以下記事の続き。今回はギターのパートについて。本曲のMIDI表現では一番肝になる要素が詰まった楽器パートで、音色編集含めて他楽器以上の工夫を要する。これでようやく主要楽器のパートは完成、山場を越えたといったところである。
音色の選定と表現手段
本曲ではギターもキーボード同様に曲中で音色の変更指定があり、エレキ2種およびアコギ2種の計4音色を用意する必要がある。具体的には、
- エレキ1: ディストーションを掛けた音色
- エレキ2: 軽くコーラスのみ掛けるミュート音色
- アコギ1: スチール・ギター音色
- アコギ2: ナイロン・ギター音色
ディストーション・ギター
Studio One 3.5 Prime版(以下S3)では、内蔵音源 Presence XT のギター音色に入っている "Distorted Gtr" がそこそこ使える。ただし、これ単独では少々物足りないので、S3付属のエフェクターである RedlightDist をほんのり軽く加えると、いい塩梅に歪んだ音色を出してくれる。
ディストーション・ギターの場合、長めに伸ばすノートについては適度に(しつこくない程度に)ビブラートを入れた方がよいと思う*1。Presence XT におけるモジュレーションの設定については以下の記事を参照。
上記記事で変調対象は音量としているが、本来はピッチにした方がよく、その場合は効き具合を調整するスライダーをあまり右に振り過ぎない設定とする(下例参照)。
ミュート・ギター
Presence XT のギター音色にある "Electric Guitar Mute" で充足する。これは素のままでは完全に埋もれてしまうため、S3付属のエフェクト Chorus でダブラー効果を軽めに掛けてちょっと浮き立たせる。
スチール・ギター
ここではスチール弦のアコギを指す。

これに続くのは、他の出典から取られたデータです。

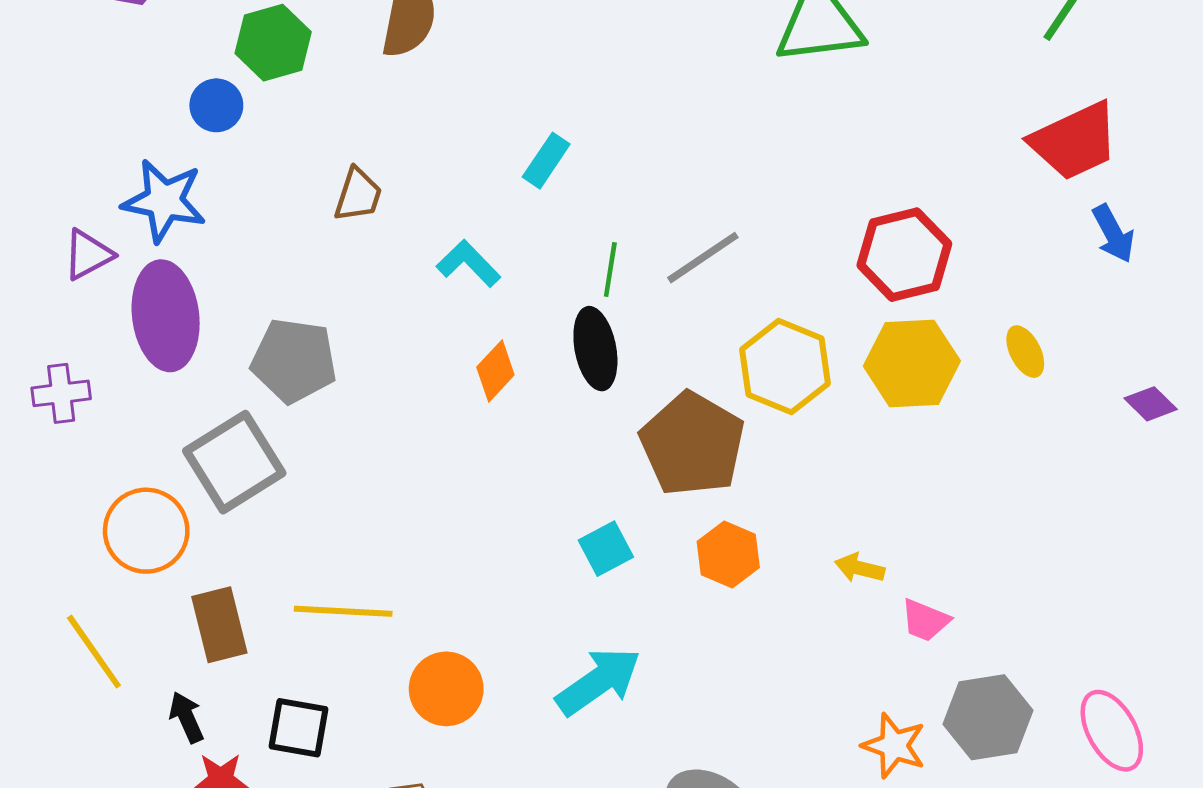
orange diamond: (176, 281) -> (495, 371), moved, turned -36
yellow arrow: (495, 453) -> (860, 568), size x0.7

あくまでアクースティック・ギターの指定なので、いわゆるハワイアン・スチール・ギターなどの特殊なエレキ・ギターという意味ではない(将来的にフィーチャーされる可能性はあるが)。
困ったことに、S3ではスチール・ギターにふさわしい音色が入っておらず*2、Tracktion 6(以下T6)を援用して他の音源プラグインを使わざるを得ない。一法として、S3の Presence XT に入っている Combinations > Nylon Steel に、T6で再生した Ample Guitar M Lite II の音色を重ねる。
"Nylon Steel" 音色はほとんどナイロンに近い音色で、これだけではスチール・ギターには聴こえない。さりとて "Ample Guitar" もこの音色単独ではどうしても線が細く、埋没してしまう傾向が否めない。したがって、ドラムでやったように、結局両方を重ね合わせることでなんとか解決する。

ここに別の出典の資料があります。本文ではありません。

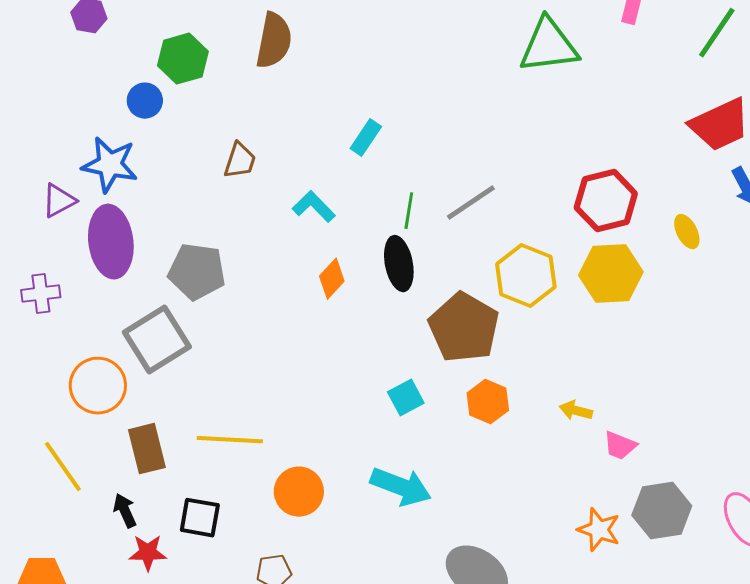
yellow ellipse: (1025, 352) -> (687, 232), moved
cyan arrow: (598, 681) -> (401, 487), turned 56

ボーカル含めて同系音色重ね合わせのテクニックはよく使われる手法だが、エフェクト処理だけではどうやっても映えない苦境の解決策として有効な場合が多いように思う。本曲ではバイオリン音色でも活用した方策だが、これについてはまた追って記す。
スチール・ギターのパートで特徴的なストラム奏法については、稿を改めることとする。
ナイロン・ギター
ナイロン・ギター音色は、本曲ではボサノヴァ・セクションでのみ登場する。ここは特にストラム奏法は不要であると考えられるが、各リハーサル・マークの終止コード部分に軽く適用してもいいだろう。
音色は多分に好みの問題もあるが、Presence XT では "Clean Guitar" がまあまあ良い。それ以外のナイロン・ギター音色は曇った感じが強く、高音の伸びが良くないものが多い。この種の音色はミックス段階での取り扱いが難しいように思う。
オクターブ調整
ギター音色もベース同様に記譜より1オクターブ下げる解釈をする。注意すべきは、ベースと違って音源側ですでに1オクターブ下げているわけではないことである。
しかしながら、S3では一旦記譜通りにMIDIデータを入力し、再生トランスポーズ機能で1オクターブ下げの対応をする(下図参照)。過去に何度か書いたように、記譜通りに入力する理由は、譜面との照合検証を容易にするためである。オクターブ調整程度ならばともかく、2016年度課題曲でトライしたような複雑な移調楽器はこの方法で対応しないと打ち込みミスのチェックが困難になる。
当然ながら1次審査用に提出する最終形のMIDIデータ(SMF)は1オクターブ下げておく必要があるが、SMF作成の対処例については後日まとめる。